Ce mercredi, les autorités locales ont rapporté la mort d'un manifestant interpellé lors de l'un de ces rassemblements, la deuxième disparition recensée depuis le début de ce mouvement de contestation violemment réprimé.

Le Comité d'enquête, un puissant organe d'investigation, a indiqué qu'un homme de 25 ans était mort dans un hôpital de Gomel dans le Sud du pays après avoir été arrêté dimanche lors d'une "manifestation non autorisée". Selon cette source, qui ne précise pas la date exacte du décès, sa santé s'est "subitement dégradée" alors qu'il était en détention.

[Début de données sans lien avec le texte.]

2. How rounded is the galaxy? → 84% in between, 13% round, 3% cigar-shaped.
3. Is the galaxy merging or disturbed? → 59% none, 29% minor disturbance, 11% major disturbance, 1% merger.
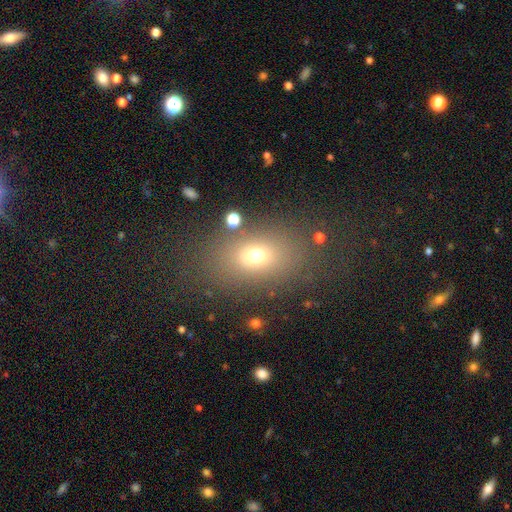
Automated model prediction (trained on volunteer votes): smooth-or-featured: smooth: 67% | star or artifact: 17% | featured or disk: 16%
  how-rounded: in between: 72% | round: 26% | cigar-shaped: 2%
  merging: none: 75% | minor disturbance: 12% | major disturbance: 8% | merger: 4%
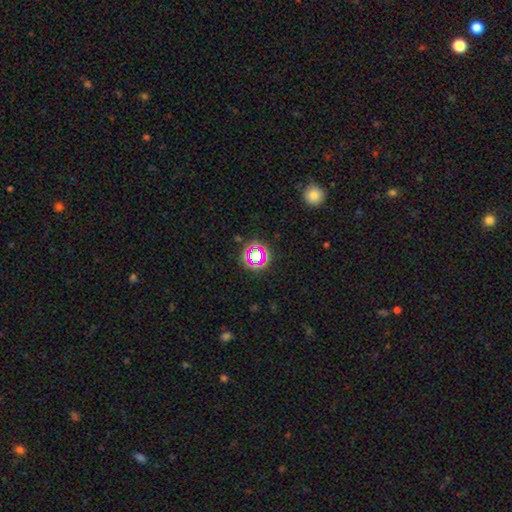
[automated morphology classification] type=star or artifact (56%).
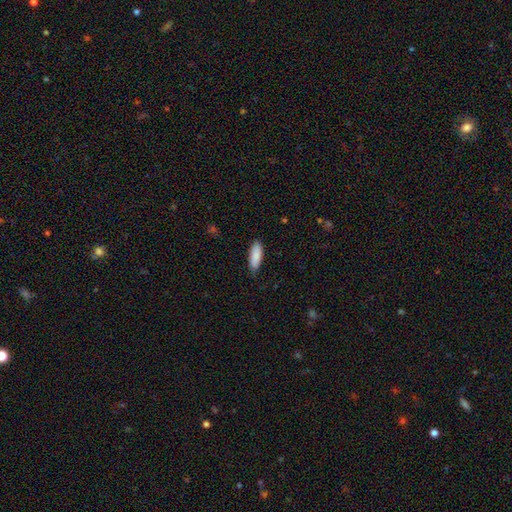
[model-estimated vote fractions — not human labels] A smooth galaxy with no disk features (88%) that is in between round and cigar-shaped (66%).

Vote fractions:
- Smooth or featured? smooth: 88% / featured or disk: 7% / star or artifact: 6%
- How rounded? in between: 66% / cigar-shaped: 32% / round: 2%
- Merging? none: 80% / minor disturbance: 16% / major disturbance: 2% / merger: 1%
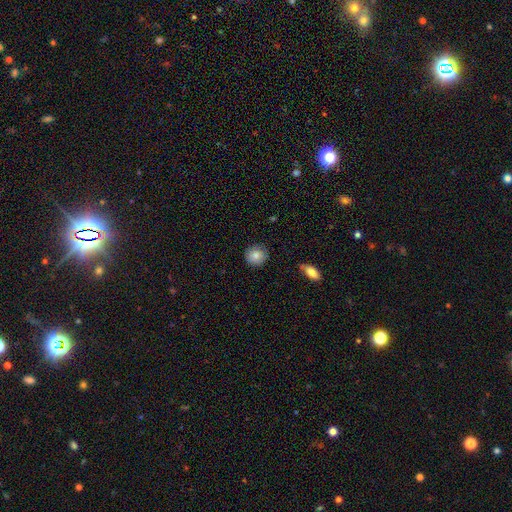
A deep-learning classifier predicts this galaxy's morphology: A smooth galaxy with no disk features (81%) that is round (88%). Merging: none (83%).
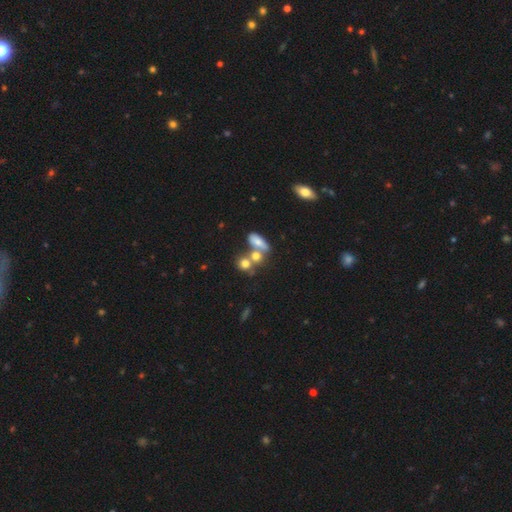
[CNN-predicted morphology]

Dans l'hyper-centre de la capitale, les stations de métro ont été fermées mercredi soir et la circulation complètement interdite. De nombreux policiers étaient également déployés dans plusieurs rues principales.

6700 interpellations

Ce jeudi matin, le ministère biélorusse de l'Intérieur a fait le bilan d'une nouvelle journée chaotique, où 700 personnes ont été interpellées au cours du quatrième jour de contestation, portant le total des arrestations à 6700.

"Les troubles dans le pays ont perdu de leur caractère massif", a cependant jugé le service de presse du ministère sur son compte Telegram, "mais le niveau d'agressivité à l'égard des forces de l'ordre reste élevé."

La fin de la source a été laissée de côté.